▶ **What is required**: Take the lines below from the one with "# - Expand the" through the one with "pyautogui.click(732, 194)" and retype them exactly. Include nothing else, and no pictures.

▶ **Provided records**:

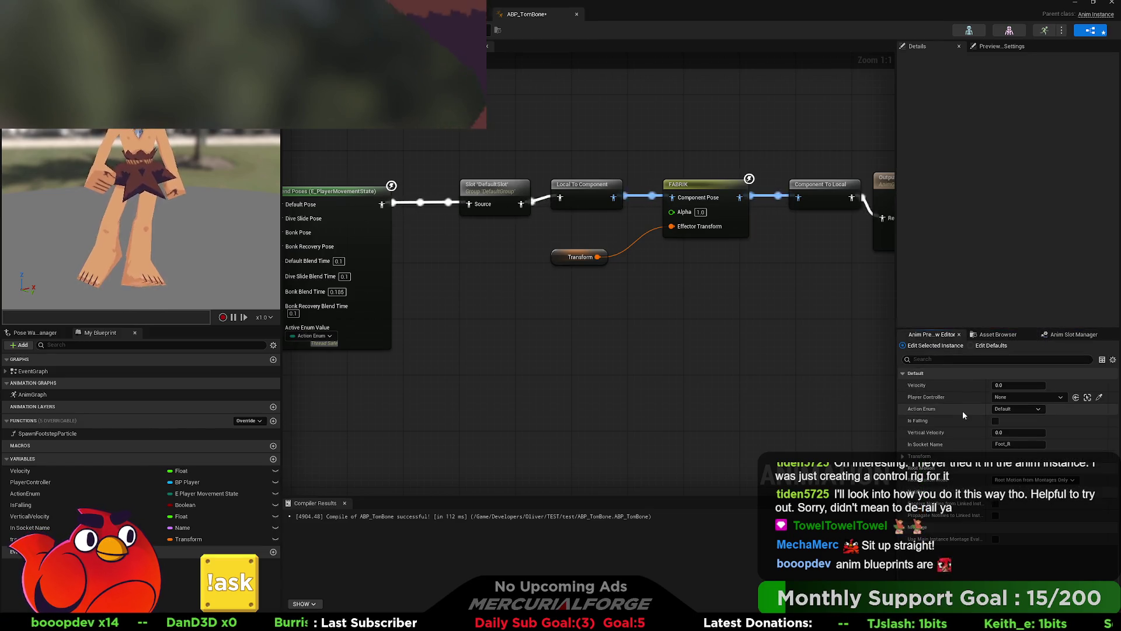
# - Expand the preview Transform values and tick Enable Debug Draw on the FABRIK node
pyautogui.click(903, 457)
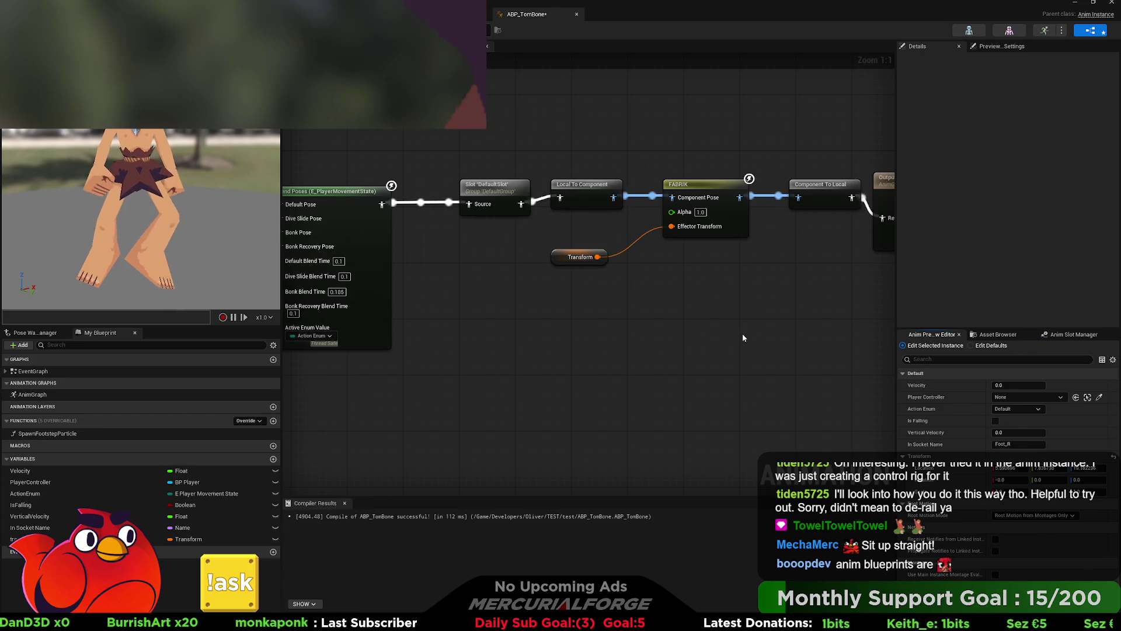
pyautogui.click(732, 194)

==

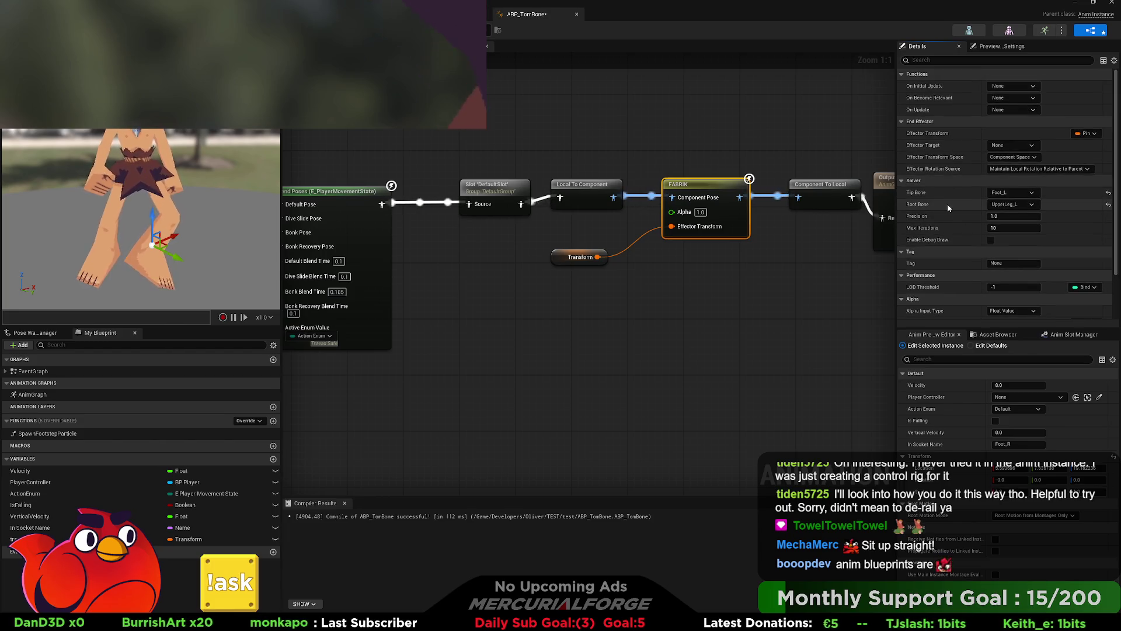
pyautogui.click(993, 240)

▶ **Solution to this task**:
# - Expand the preview Transform values and tick Enable Debug Draw on the FABRIK node
pyautogui.click(903, 457)
pyautogui.click(732, 194)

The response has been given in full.